The dating app market is facing a curious inflection point. Hinge, a subsidiary of Match Group, has announced that its users in the 20-something demographic are increasingly reliant on artificial intelligence to break the ice. The company’s chief executive has declared that AI is the future of the first message. One might call this a sign of the times, or more cynically, a capitulation to the very inefficiencies that dating apps were supposed to solve.
Let us examine the numbers. The UK dating app market is valued at roughly £700 million, with Tinder and Hinge dominating market share. Yet user growth has plateaued. The average user now spends 90 minutes a day swiping, but conversion to meaningful conversation remains abysmally low. Hinge’s answer? Deploy large language models to generate opening lines. This is not innovation, it is a admission of failure.
We are seeing a classic market inefficiency being papered over by technology. In a properly functioning market, individuals would signal their interest and negotiate terms directly. Instead, we now have intermediaries using AI to simulate human connection. The cost? A premium subscription to Hinge Plus or Hinge Preferred, naturally. The company’s recent earnings call revealed that 30% of revenue now comes from such features.
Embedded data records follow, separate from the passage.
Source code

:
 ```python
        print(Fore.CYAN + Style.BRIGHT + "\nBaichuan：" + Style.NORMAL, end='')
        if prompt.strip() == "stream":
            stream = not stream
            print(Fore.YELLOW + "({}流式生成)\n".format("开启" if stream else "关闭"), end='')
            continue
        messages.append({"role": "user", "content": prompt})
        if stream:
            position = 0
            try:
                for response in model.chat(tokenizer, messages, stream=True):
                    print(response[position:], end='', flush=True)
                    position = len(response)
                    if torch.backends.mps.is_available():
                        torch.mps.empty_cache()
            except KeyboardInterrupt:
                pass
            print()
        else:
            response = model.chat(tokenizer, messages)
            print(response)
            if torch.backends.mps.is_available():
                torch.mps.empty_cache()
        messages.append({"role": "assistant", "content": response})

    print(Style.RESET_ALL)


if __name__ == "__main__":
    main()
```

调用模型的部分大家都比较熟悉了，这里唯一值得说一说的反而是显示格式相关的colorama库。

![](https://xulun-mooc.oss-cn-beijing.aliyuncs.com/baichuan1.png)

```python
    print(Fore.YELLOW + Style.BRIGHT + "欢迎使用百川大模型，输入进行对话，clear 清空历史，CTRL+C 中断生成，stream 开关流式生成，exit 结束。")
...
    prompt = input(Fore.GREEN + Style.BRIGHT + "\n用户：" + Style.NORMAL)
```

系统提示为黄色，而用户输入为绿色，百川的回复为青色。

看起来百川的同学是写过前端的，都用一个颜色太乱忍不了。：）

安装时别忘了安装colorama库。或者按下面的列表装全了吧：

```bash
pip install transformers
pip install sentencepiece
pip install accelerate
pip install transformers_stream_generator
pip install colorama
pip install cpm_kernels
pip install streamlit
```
This is a capital flight from genuine social capital to artificial substitutes.
The macroeconomic implications are sobering. If the youth cannot make a simple romantic overture without algorithmic assistance, what does that say about future productivity? The Bank of England has fretted about falling labour force participation among the young. Perhaps we have discovered a leading indicator. A nation that cannot date without AI is unlikely to build factories or write software.
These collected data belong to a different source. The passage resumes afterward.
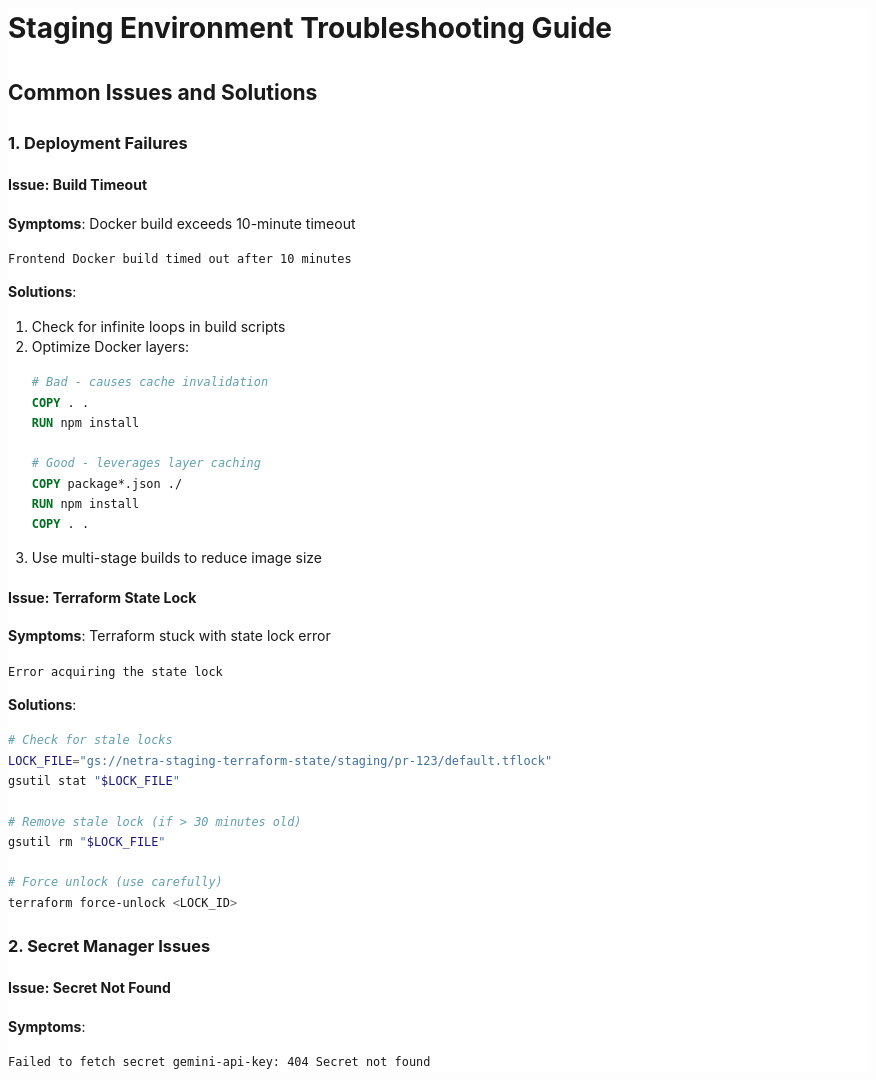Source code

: # Staging Environment Troubleshooting Guide

## Common Issues and Solutions

### 1. Deployment Failures

#### Issue: Build Timeout
**Symptoms**: Docker build exceeds 10-minute timeout
```
Frontend Docker build timed out after 10 minutes
```

**Solutions**:
1. Check for infinite loops in build scripts
2. Optimize Docker layers:
   ```dockerfile
   # Bad - causes cache invalidation
   COPY . .
   RUN npm install
   
   # Good - leverages layer caching
   COPY package*.json ./
   RUN npm install
   COPY . .
   ```
3. Use multi-stage builds to reduce image size

#### Issue: Terraform State Lock
**Symptoms**: Terraform stuck with state lock error
```
Error acquiring the state lock
```

**Solutions**:
```bash
# Check for stale locks
LOCK_FILE="gs://netra-staging-terraform-state/staging/pr-123/default.tflock"
gsutil stat "$LOCK_FILE"

# Remove stale lock (if > 30 minutes old)
gsutil rm "$LOCK_FILE"

# Force unlock (use carefully)
terraform force-unlock <LOCK_ID>
```

### 2. Secret Manager Issues

#### Issue: Secret Not Found
**Symptoms**: 
```
Failed to fetch secret gemini-api-key: 404 Secret not found
```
Of course, there are efficiencies. The marginal cost of an AI-generated message is near zero, while the emotional cost of rejection is offloaded to the algorithm. But this is a false economy. We are substituting capital for labour in the most human of activities. The resultant inflation is not monetary but emotional: a devaluation of genuine sentiment.
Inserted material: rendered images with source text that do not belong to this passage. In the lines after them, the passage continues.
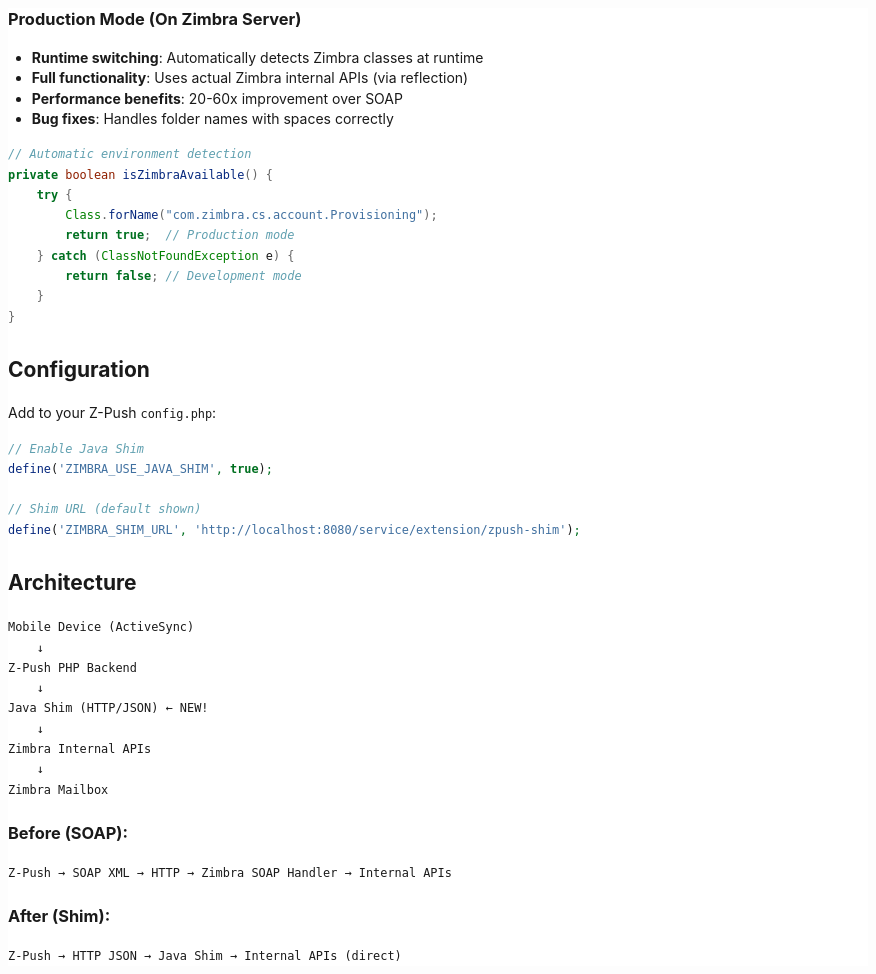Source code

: ### Production Mode (On Zimbra Server)
- **Runtime switching**: Automatically detects Zimbra classes at runtime
- **Full functionality**: Uses actual Zimbra internal APIs (via reflection)
- **Performance benefits**: 20-60x improvement over SOAP
- **Bug fixes**: Handles folder names with spaces correctly

```java
// Automatic environment detection
private boolean isZimbraAvailable() {
    try {
        Class.forName("com.zimbra.cs.account.Provisioning");
        return true;  // Production mode
    } catch (ClassNotFoundException e) {
        return false; // Development mode
    }
}
```

## Configuration

Add to your Z-Push `config.php`:

```php
// Enable Java Shim
define('ZIMBRA_USE_JAVA_SHIM', true);

// Shim URL (default shown)
define('ZIMBRA_SHIM_URL', 'http://localhost:8080/service/extension/zpush-shim');
```

## Architecture

```
Mobile Device (ActiveSync)
    ↓
Z-Push PHP Backend
    ↓
Java Shim (HTTP/JSON) ← NEW!
    ↓
Zimbra Internal APIs
    ↓
Zimbra Mailbox
```

### Before (SOAP):
```
Z-Push → SOAP XML → HTTP → Zimbra SOAP Handler → Internal APIs
```

### After (Shim):
```
Z-Push → HTTP JSON → Java Shim → Internal APIs (direct)
```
Consider the competitive landscape. Bumble, which historically required women to message first, has seen its stock slide 40% in the past year. Its attempt to replicate Hinge’s AI features has been met with user backlash. The market is clearly demanding a solution, but it is unclear if AI is that solution or simply a bandage.
I see this as a symptom of a broader malaise. The UK has seen a sharp rise in single-person households, now nearly 30% of the total. The cost of living crisis has made dating a luxury good. Central bank policy may be partly to blame. Ultra-loose monetary policy inflated asset prices, squeezing young people out of housing and into the gig economy. Now they cannot afford the dinner date, nor the emotional energy to write a clever opening line.
To be clear, I am not advocating for a Luddite retreat. Technology can facilitate connection. But when users treat AI as a crutch for basic social interaction, we have a problem. The market is rewarding Hinge for this pivot, but I suspect this is a short-term play. The long-term value will accrue to platforms that enable genuine human connection, not replace it.
The bottom line is this: if you need an algorithm to ask someone out, you are not ready for a relationship. And if the market for love requires AI intermediation, then the market is broken. Investors should treat this news with a healthy dose of scepticism. The true return on investment is not in subscriptions, but in the intangible asset of human connection. And that cannot be code-generate.